Did he ever make his peace with pop music?
I think he still had certain issues with it. Like a lot of jazz musicians, he felt that good music was a combination of self-expression and technique, whereas pop music is often about self-expression and concept. Technique doesn’t necessarily have to play such a large role. For example, when I told him I was going in to Abbey Road to record a country-pop album with an orchestra, “Baby, the Stars Shine Bright,” in 1986, he said, “Well, why?” I said, It might sound like Phil Spector with Dusty Springfield singing, and he just rolled his eyes. But when we made a record that clearly leant its reference points to jazz, when we made an album in the late ‘80s with Stan Getz playing, he liked it.
You talk in the book about your depression and writer’s block being one of its symptoms. What brought you out of that?
I don’t know whether the actual process of seeing somebody and talking about it, getting it in the right order in my head, was part of it. Therapy helps you prioritize. It makes you see stuff in a more even-handed way, It’s neither too black nor too white. I don’t quite know what the process was that led me to this, but I just started to feel more confident about writing. I embarked on the book, but I had no intentions of making an album. The kickstarter for that was the death of my half-sister (Jennie, from lung cancer), which happened at the end of 2012 just after I’d finished the book. She’d really wanted to read the book, which was heartbreaking, and I went into a bit of a fog, not really knowing what to do. But I found I wanted to write about the thoughts that had been stirred up by her death. By the time you get to 50, you deal with quite a lot of shit in your life. How do you cope with that? Do you deal with it with resilience? Do you look for moments of hope? Do you get angry? Disdainful? What are those moments and how do you deal with them? I think that’s what the album’s about.
It’s also about getting older. “Young Man’s Game” talks about the end of the road in terms of being a DJ. What were the signs it was over?
That goes with the territory. But it gets tougher. The dance floor never seems to age, but you do. It’s never difficult to party one last time, it’s the recovery that’s hard. At times, I was playing three different countries over one weekend and I didn’t want to fake it anymore. It was a more honorable, graceful thing to withdraw. Even if I thought I had something left to offer musically, I couldn’t give of myself completely because I wasn’t enjoying the experience as much as I used to. Ironically, when I played the song to (producer) Ewan (Pearson), he’s 10 years younger than me and he recognized himself in it. If he’s feeling that way, imagine how I feel.

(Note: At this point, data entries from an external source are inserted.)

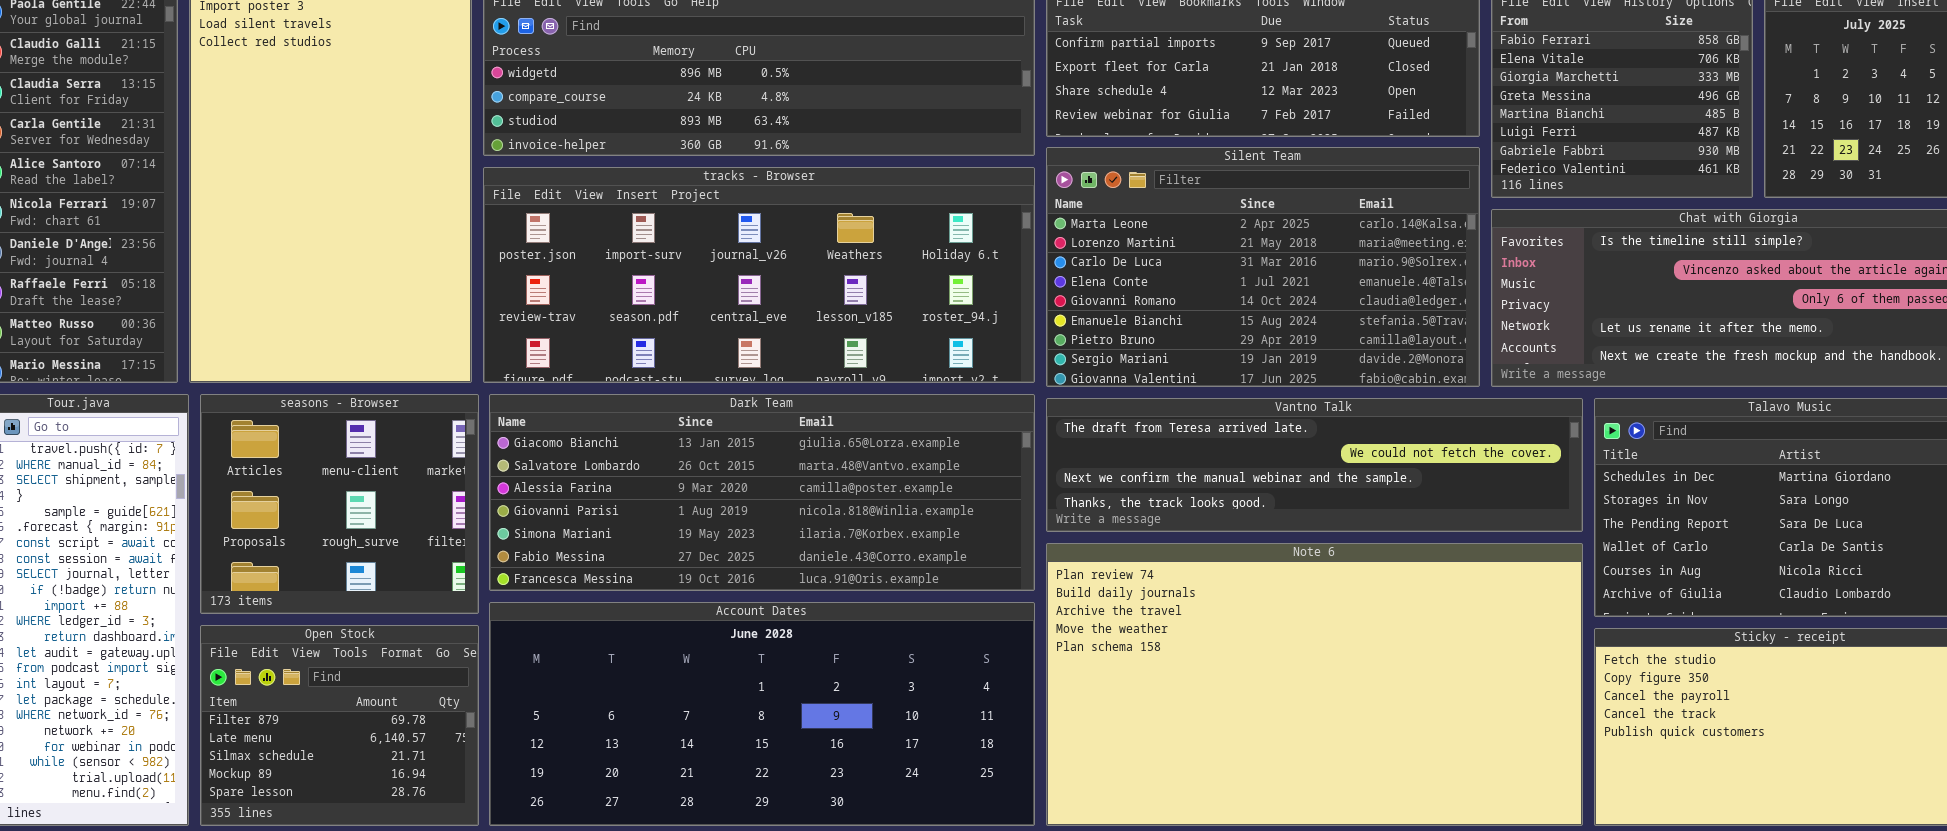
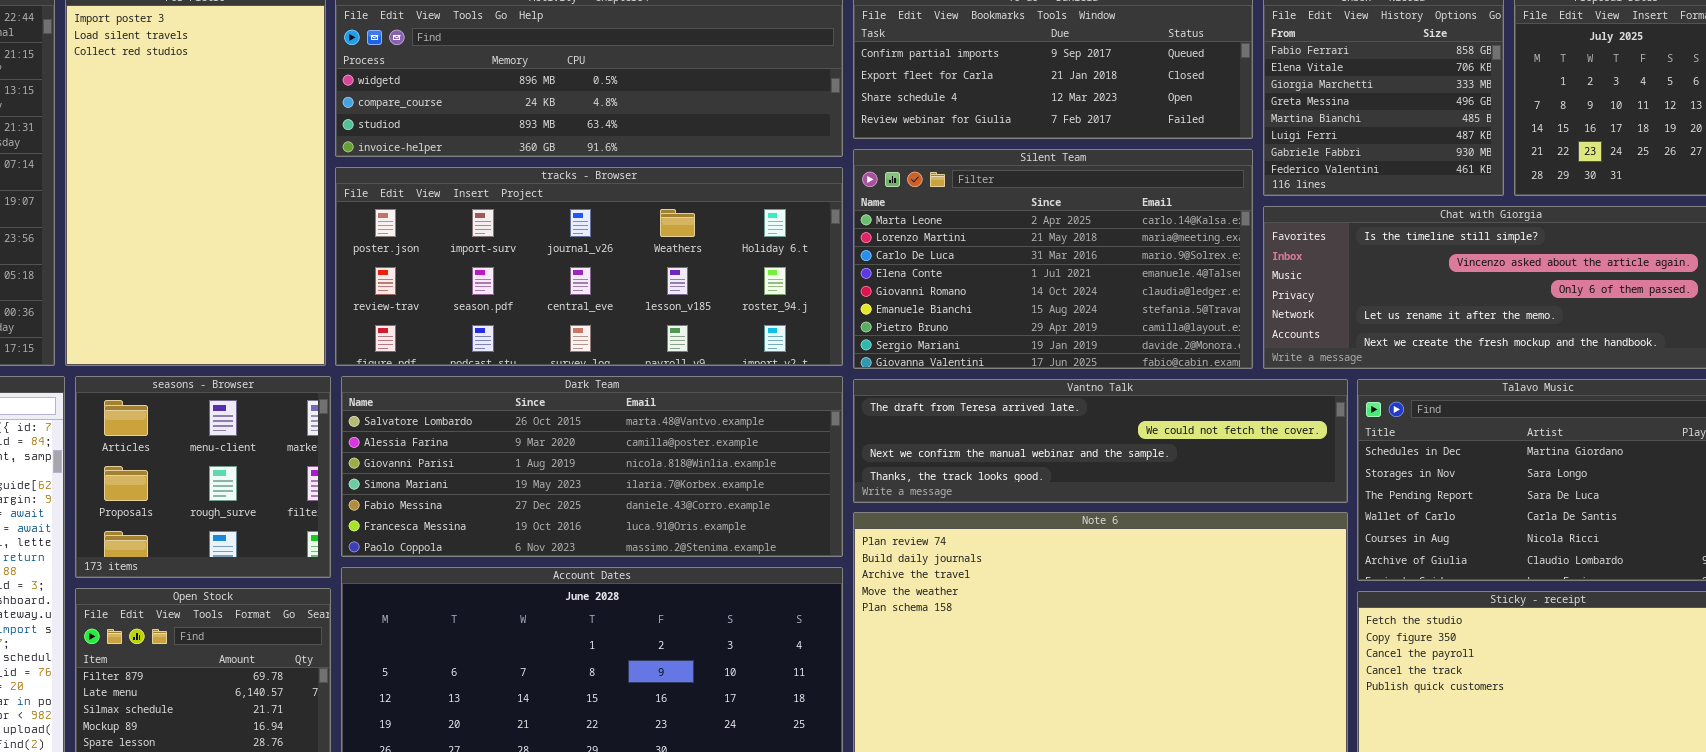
Dark Team: [489,394,1035,591] -> [341,376,843,557], scrolled down 1 row

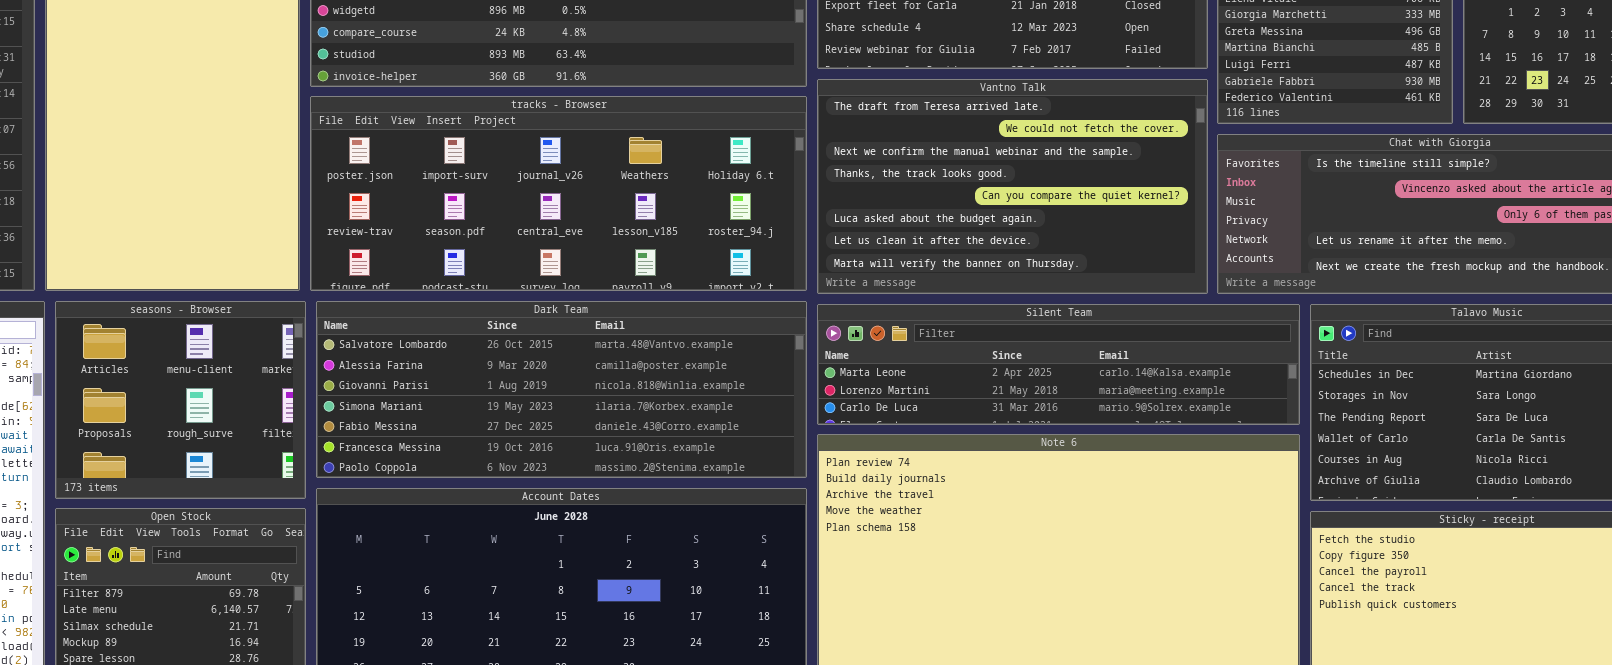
Silent Team: [853,149,1253,369] -> [817,304,1300,425], moved, resized
Vantno Talk: [853,379,1348,503] -> [817,79,1208,294], moved, resized

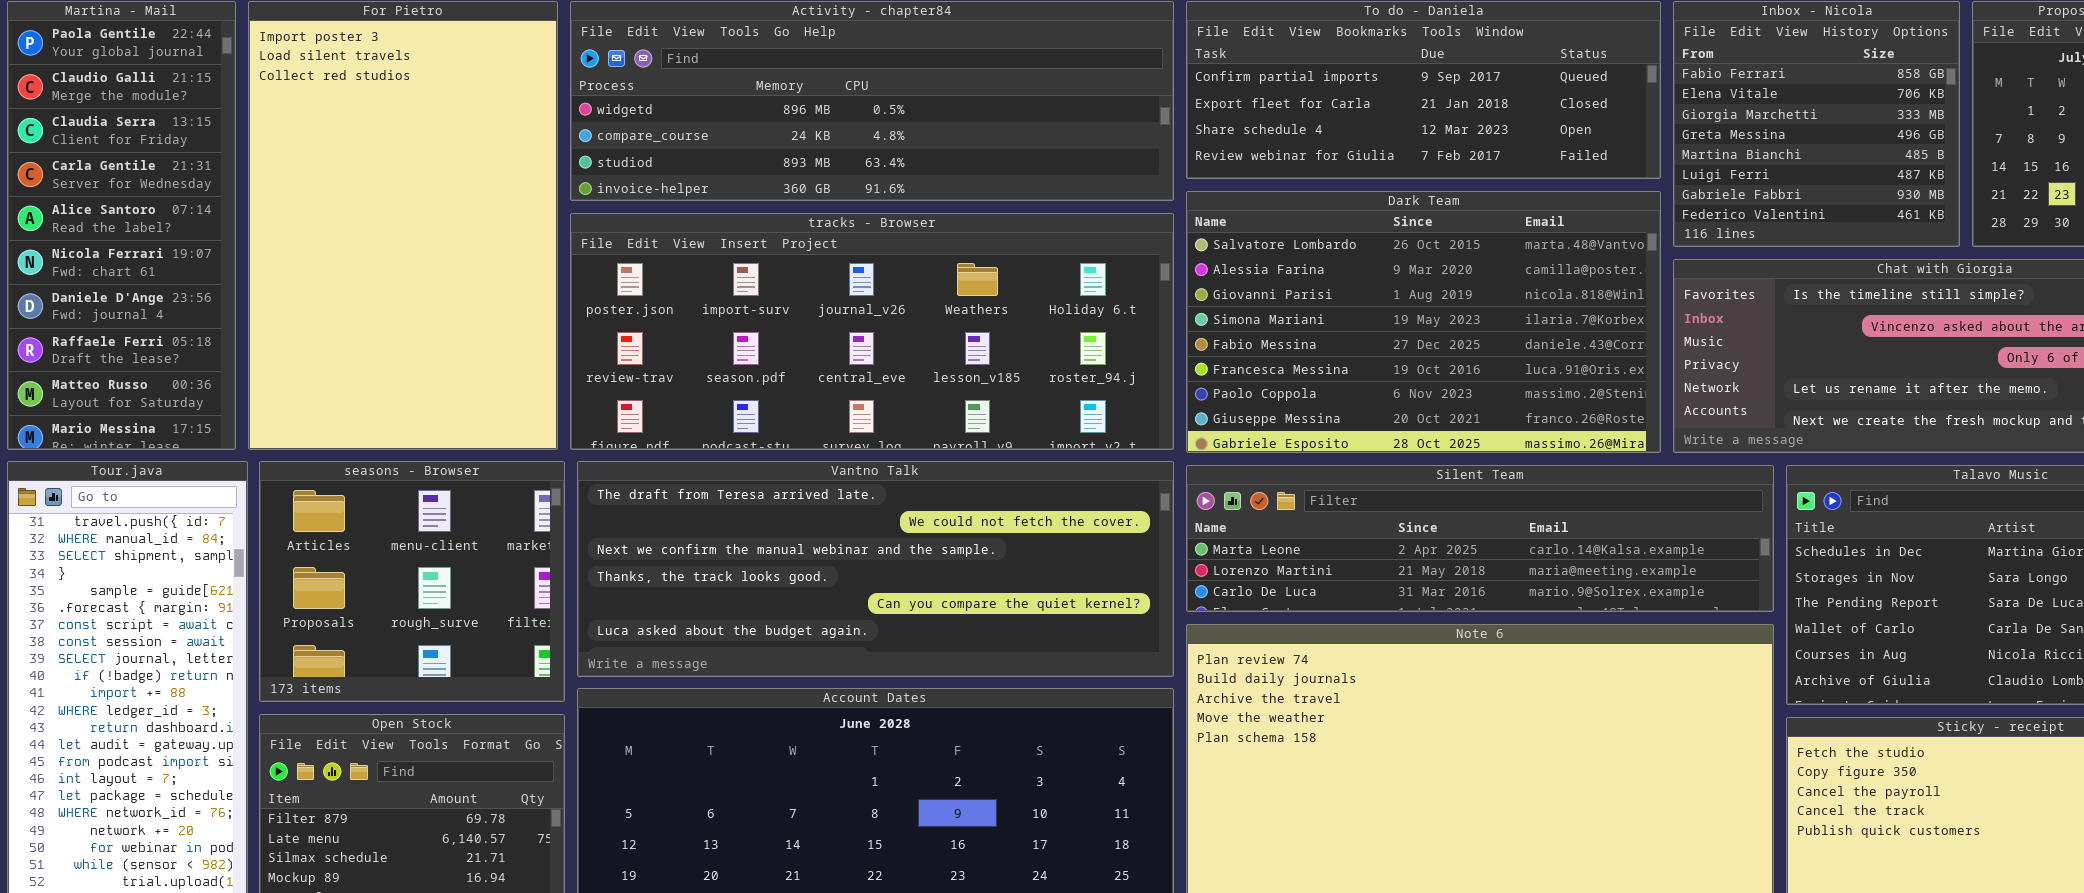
Vantno Talk: [817,79,1208,294] -> [577,461,1174,677], moved, resized
Dark Team: [316,301,807,478] -> [1186,191,1661,453], moved, resized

There are so many ever-changing sub-genres of dance music. Was there ever a point when you threw up your hands and said, “I don’t get this”?
I did find the rise of EDM fairly offensive. I thought it was a corporate construct and I think it’s disgraceful that the country which invented house, techno, disco and hip-hop didn’t have the good grace to recognize the genres in front of them instead of lumping them all together into this…thing.
It’s been three decades since you last sang on a solo record. One thing hasn’t changed: here isn’t an ounce of an American accent in your intonation.
I do believe in singing with the accent from where you come. I don’t like hearing American vowel sounds from English singers. There’s a tradition of singers like Robert Wyatt and David Gilmour (who sings background vocals on “The Levels” from the “Hendra” album) who carry the flag of an English sound as opposed to an American sound.
Do you plan to continue balancing fiction and music from now on?
[U.K. publisher] Bloomsbury, which put out the book, love the way I write and asked me if I’d write a novel, which is incredibly flattering. My editor looks after Richard Ford and William Boyd. It’s a little bit daunting. And now I’ve got this album to get out of the way. I’m just going to try to let the next project emerge rather than jump on it.